Friday, January 03, 2020 - Updated: 10:11 am
It’s a gloomy Friday outside, but Jim Caprio is filling the room with Christmas joy.
“O Little Town of Bethlehem,” he sings, strumming his guitar. He is accompanied by flutist Debbie Vavrek. His dog, Eddie, lies quietly at his feet.
Most of the residents in the audience before him are in wheelchairs. Some sing along, while others are lost in thought. “Good singing, Catherine, I heard you back here,” says Roberta Smith, director of activities at the Grand Residence of McMurray, where the Christmas concert is taking place.
Eddie occasionally gets up and walks from resident to resident, wagging his tail. They smile and pat his head.
Caprio sings “Angels We Have Heard on High,” then pauses to read a passage from Luke 2:1-16 about the birth of Jesus. “This is what Christianity and Christmas is all about,” he says.
In singing “Joy to the World,” he reminds them, “When you sing, God always says you’re praying twice.” The residents tap their feet to the music and the joy on their faces is evident.
Caprio entertains at the Grand Residence monthly, always accompanied by Eddie. He also makes visits to the Baptist Home in Castle Shannon, Paramount Senior Living in Peters Township and the Bethel Park Retirement Community. He is a musician at St. Benedict the Abbot Parish in Peters Township. Before that, he played at St. Louise de Marillac Parish in Upper St. Clair.
“Every time he comes it’s always joyful,” Smith said. “He shares his joy with them. He loves what he does and they enjoy it. It makes their day.”
The lights go out after a falling tree knocks down a nearby power line, but the music continues by candlelight.
In introducing “White Christmas,” Caprio relates that his father once described how soldiers would cry when they sang it overseas during World War II. Many of the residents nod in agreement.
Caprio would later point out that while many of the residents have problems with memory, the words of beloved songs come easily.
He spoke of having 10 grandchildren of Asian heritage, and in singing “Some Children See Him,” he noted how children all around the world see Jesus differently.
Sarah Mendelsohn was among the more engaging members of the audience. She sang along with each tune and greeted Eddie enthusiastically.
“He’s wonderful,” she said of Caprio. “There’s something about him. He’s so warm. And everybody just loves Eddie.”
Vavrek, who also plays at Christ Methodist Church in Bethel Park, spoke of the effect music has on audiences, adding, “It’s great to see the smiles on their faces.”
Caprio still works two days a week, assembling refractory materials for large furnaces. He leads a Communion service once a month at the Baptist Home and plays before a St. Louise de Marillac service of readings at the Grand Residence. Caprio also spends two days a week making room visits at Children’s Hospital of Pittsburgh.
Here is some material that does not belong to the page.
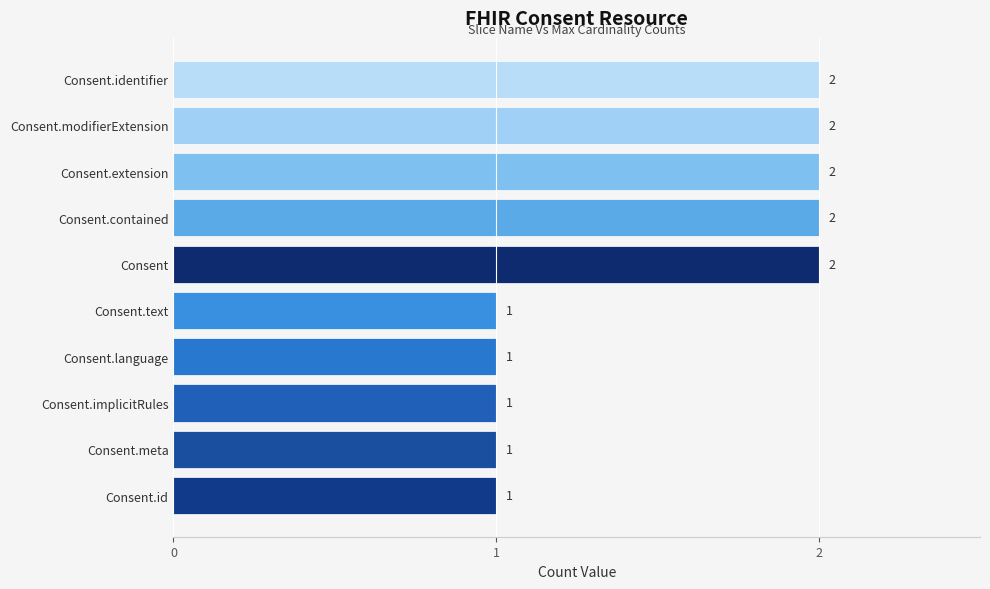

What is the sum of all values?

15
“You just have to find moments where you’re doing something that means something,” he said.
His faithful companion, Eddie, is a 4-year-old yellow Labrador retreiver, originally trained as a service dog through Therapy Dogs International.
Caprio tries to put himself in the place of the people he meets. They are usually confined to a small world and have no place to go. A lot of them don’t have anyone who comes to visit them.
“They need a diversion,” he said. “It’s the circle of life.”
He joined Father Nicholas Argentieri, chaplain at Children’s Hospital, for a noon Mass on Christmas Day at the hospital in Pittsburgh’s Lawrenceville neighborhood. On Dec. 30, Caprio joined Kelly Ziemba, principal flutist for the Toronto Symphony Orchestra, for a performance at the Baptist Home. He first performed with Ziemba when she was a student at St. Louise de Marillac School and they still occasionally perform together.
Caprio described it as a “blessing” to be with the elderly residents. He isn’t making a sacrifice; he is just there to accompany them.